Bundesländer steigen ein 

Die einzelnen Bundesländer schufen den Rechtsrahmen für die Modellversuche und legten die Anreize für die Seminarteilnahme fest, die anfänglich nur aus einer in den Ländern unterschiedlich hohen Tilgung von Flensburger Punkten bestand. Parallel dazu hatten Psychologen Modelle zur Nachschulung alkoholauffälliger Kraftfahrer entwickelt, die unter Bezeichnungen wie „Mainz 77“, „Leer-E“, „IRAK“ und „Hamburg 79“ bekannt wurden.

Aufbauseminare

Auf die durchweg positiven Erfahrungen der von der organisierten Fahrlehrerschaft entwickelten und durchgeführten Programme konnte der Gesetzgeber zurückgreifen, als er Mitte der 80er-Jahre die Fahrerlaubnis auf Probe einführte. Die mit den unterschiedlichen Nachschulungsseminaren für alkoholauffällige Kraftfahrer gemachten Erfahrungen machten u. a. die Notwendigkeit der Festlegung der Seminarleiter auf „ein sachgerechtes, auf wissenschaftlicher Basis beruhendes Seminarkonzept“ deutlich. Für die von Fahrlehrern zu leitenden Aufbauseminare wurde der DVR beauftragt, ein auf wissenschaftlicher Basis beruhendes Programm zu entwickeln. In den dafür tätigen Arbeitsgruppen des DVR waren neben Psychologen, Pädagogen und Fahrlehrern immer auch Vertreter des Bundesverkehrsministeriums und einzelner Bundesländer vertreten.
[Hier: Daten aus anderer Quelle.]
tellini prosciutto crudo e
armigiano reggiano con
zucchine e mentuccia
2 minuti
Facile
Deshalb hielt man es nicht für erforderlich, die Anerkennung des „Nachschulungsprogramms“ (so hießen damals noch die Aufbauseminare) gesetzlich zu regeln. Auch wenn es so nicht ausdrücklich im Gesetz steht, war aber immer klar, dass sich auch die Fahrlehrer bei der Durchführung der Aufbauseminare an das Programm halten müssen, in das sie eingewiesen wurden.
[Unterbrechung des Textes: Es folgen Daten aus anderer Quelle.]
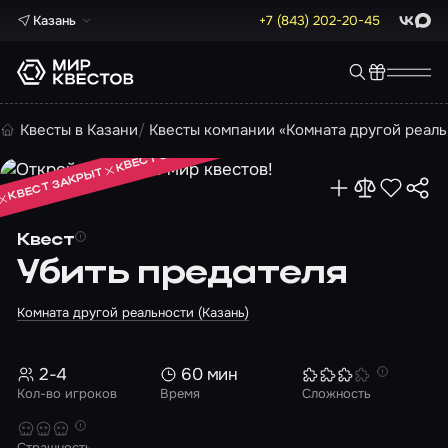
Казань
+7 (843) 202-20-45
ВКонта
Max
КВЕСТ ЗАКРЫТ
Квесты в Казани
Квесты компании «Комната другой реаль
КВЕСТ ЗАКРЫТ
КВЕСТ ЗАКРЫТ
Квест
Убить предателя
Комната другой реальности (Казань)
2-4
60 мин
Кол-во игроков
Время
Сложность
Страшность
Seminarleiter fordern das Begleitheft 

Als Ende 1986 die ersten Fahrlehrer zu Seminarleitern von Aufbauseminaren ausgebildet wurden, war es aufgrund ihrer bisherigen Erfahrungen als Moderatoren von Kursen der Punktetilgung ihr ausdrücklicher Wunsch, für die Seminarteilnehmer ein Begleitheft zu entwickeln, das zunächst nicht vorgesehen war. Weil die Programmpflege nicht aus Steuermitteln bestritten werden konnte, wurde der Verkaufspreis der Teilnehmerhefte so kalkuliert, dass damit die Kosten für die Programmentwicklung und -pflege bestritten werden können. Der Vertrieb der Teilnehmerbegleithefte erfolgte ausschließlich über die zur Ausbildung von Seminarleitern berechtigten Fahrlehrerausbildungsstätten und Verbände.

Die Seminarteilnehmer sollen beurteilen können, ob sich ein Seminarleiter inhaltlich und zeitlich an das vorgegebene Programm hält. Deshalb schrieben viele Bundesländer den Seminarleitern den Gebrauch des Teilnehmerbegleitheftes verbindlich vor. Mit dieser Regelung ist der weit überwiegende Teil der Seminarleiter aus ganz eigenem Interesse einverstanden, obwohl eine ausdrückliche gesetzliche Regelung dafür nicht besteht.